Excerpted text:
────────────────────
Call for Submissions

SUBMISSION DEADLINE: JUNE 1, 2026, 23:59 (EDT)

Conference Overview

What does it mean to choose one another? In times of uncertainty and disconnection, friendship offers a vital yet underexplored domain for anthropological inquiry. This two-day conference invites anthropologists and allied scholars to explore friendship as a generative force—a voluntary bond that fosters belonging, sustains communities, and nurtures forms of care that enrich civic and educational life.

Friendship has long occupied an ambiguous place in anthropological thought, overshadowed by kinship, exchange, and formal political structures. Yet friendships create worlds. They anchor neighborhoods, enliven classrooms, bridge communities, and cultivate mutual understanding across differences. A humanistic approach invites us to attend to these relationships with curiosity and care, asking how friendship shapes who and how we become.

We view friendship as a nondelimited process, experience, and culturally distinctive form, replete with creativity. We approach friendship as it ricochets between other locally salient categories—kinship, neighbor, colleague, stranger, acquaintance—and as a phenomenon fundamentally inseparable from hierarchy, resistance, local ways of knowing, rebellion, and community (Pena 2022; Bell and Coleman 1999).

What can multimodal approaches—sound, image, poetry, performance, film, digital ethnography, and beyond—reveal about the textures and labors of these bonds that conventional academic prose cannot?

We especially encourage submissions that engage friendship in educational settings, explore how friendships strengthen communities, or reflect on the methodological and ethical dimensions of studying intimacy and trust.

Submission Categories

We welcome proposals for:

  • Traditional Paper Panels (Individual)

  • Roundtable Discussions (Limited to 5 people: 1 chair plus 4 discussants)

  • Multimodal Materials

Submission Rules & Policies

Standard Limit: You may submit only one proposal for either a Traditional Paper Panel or a Roundtable Discussion. You may also submit one Multimodal material in addition to a Paper or Roundtable. 

Possible Themes:

  1. Friendship in schools and learning environments

  2. Intergenerational and cross-cultural friendships

  3. Chosen family and networks of care

  4. Friendship as community infrastructure

  5. Digital and online friendships

  6. Collaborative and friendship-based research methods

  7. The aesthetics and sensory dimensions of being together

Multimodality: You may submit one Multimodal material without a Paper or Roundtable. Multimodal materials include ethnographic film, sound works, poetry, visual art, digital ethnographic projects, and experimental formats. 

Multimodal Abstract Guide: Multimodal installation submissions must address the following in no more than 250 words:

  1. Research Description — What is your research about? Clearly articulate the ethnographic or anthropological inquiry grounding your work.
────────────────────
Problems to solve:
**1.** According to the conference call for submissions, what is the deadline for submissions?
**2.** Why does the conference call for submissions say that friendship has held an ambiguous place in anthropological thought?
**3.** Reproduce the conference call for submissions word for word from "6. Collaborative and" to "and experimental formats.".

Given entries:
────────────────────
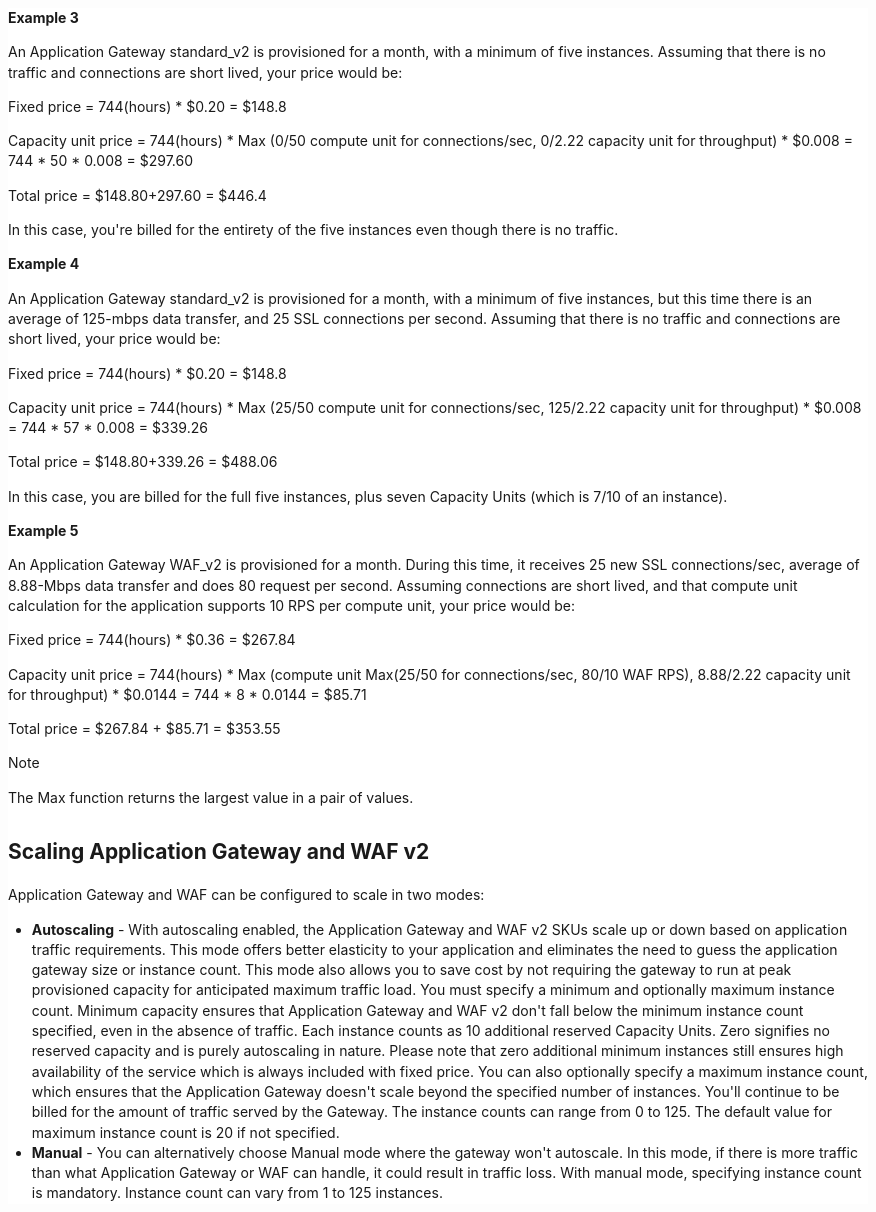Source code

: 
**Example 3**

An Application Gateway standard_v2 is provisioned for a month, with a minimum of five instances. Assuming that there is no traffic and connections are short lived, your price would be:

Fixed price = 744(hours) * $0.20 = $148.8

Capacity unit price = 744(hours) * Max (0/50 compute unit for connections/sec, 0/2.22 capacity unit for throughput) * $0.008 = 744 * 50 * 0.008 = $297.60

Total price = $148.80+297.60 = $446.4

In this case, you're billed for the entirety of the five instances even though there is no traffic.

**Example 4**

An Application Gateway standard_v2 is provisioned for a month, with a minimum of five instances, but this time there is an average of 125-mbps data transfer, and 25 SSL connections per second. Assuming that there is no traffic and connections are short lived, your price would be:

Fixed price = 744(hours) * $0.20 = $148.8

Capacity unit price = 744(hours) * Max (25/50 compute unit for connections/sec, 125/2.22 capacity unit for throughput) * $0.008 = 744 * 57 * 0.008 = $339.26

Total price = $148.80+339.26 = $488.06

In this case, you are billed for the full five instances, plus seven Capacity Units (which is 7/10 of an instance).  

**Example 5**

An Application Gateway WAF_v2 is provisioned for a month. During this time, it receives 25 new SSL connections/sec, average of 8.88-Mbps data transfer and does 80 request per second. Assuming connections are short lived, and that compute unit calculation for the application supports 10 RPS per compute unit, your price would be:

Fixed price = 744(hours) * $0.36 = $267.84

Capacity unit price = 744(hours) * Max (compute unit Max(25/50 for connections/sec, 80/10 WAF RPS), 8.88/2.22 capacity unit for throughput) * $0.0144 = 744 * 8 * 0.0144 = $85.71

Total price = $267.84 + $85.71 = $353.55

> [!NOTE]
> The Max function returns the largest value in a pair of values.

## Scaling Application Gateway and WAF v2

Application Gateway and WAF can be configured to scale in two modes:

- **Autoscaling** - With autoscaling enabled, the Application Gateway and WAF v2 SKUs scale up or  down based on application traffic requirements. This mode offers better elasticity to your application and eliminates the need to guess the application gateway size or instance count. This mode also allows you to save cost by not requiring the gateway to run at peak provisioned capacity for anticipated maximum traffic load. You must specify a minimum and optionally maximum instance count. Minimum capacity ensures that Application Gateway and WAF v2 don't fall below the minimum instance count specified, even in the absence of traffic. Each instance counts as 10 additional reserved Capacity Units. Zero signifies no reserved capacity and is purely autoscaling in nature. Please note that zero additional minimum instances still ensures high availability of the service which is always included with fixed price. You can also optionally specify a maximum instance count, which ensures that the Application Gateway doesn't scale beyond the specified number of instances. You'll continue to be billed for the amount of traffic served by the Gateway. The instance counts can range from 0 to 125. The default value for maximum instance count is 20 if not specified.
- **Manual** - You can alternatively choose Manual mode where the gateway won't autoscale. In this mode, if there is more traffic than what Application Gateway or WAF can handle, it could result in traffic loss. With manual mode, specifying instance count is mandatory. Instance count can vary from 1 to 125 instances.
────────────────────
Set of answers:
**1.** June 1, 2026, at 23:59 EDT.

**2.** Friendship has held an ambiguous place in anthropological thought because it has been overshadowed by kinship, exchange, and formal political structures.

**3.**
6. Collaborative and friendship-based research methods

  7. The aesthetics and sensory dimensions of being together

Multimodality: You may submit one Multimodal material without a Paper or Roundtable. Multimodal materials include ethnographic film, sound works, poetry, visual art, digital ethnographic projects, and experimental formats.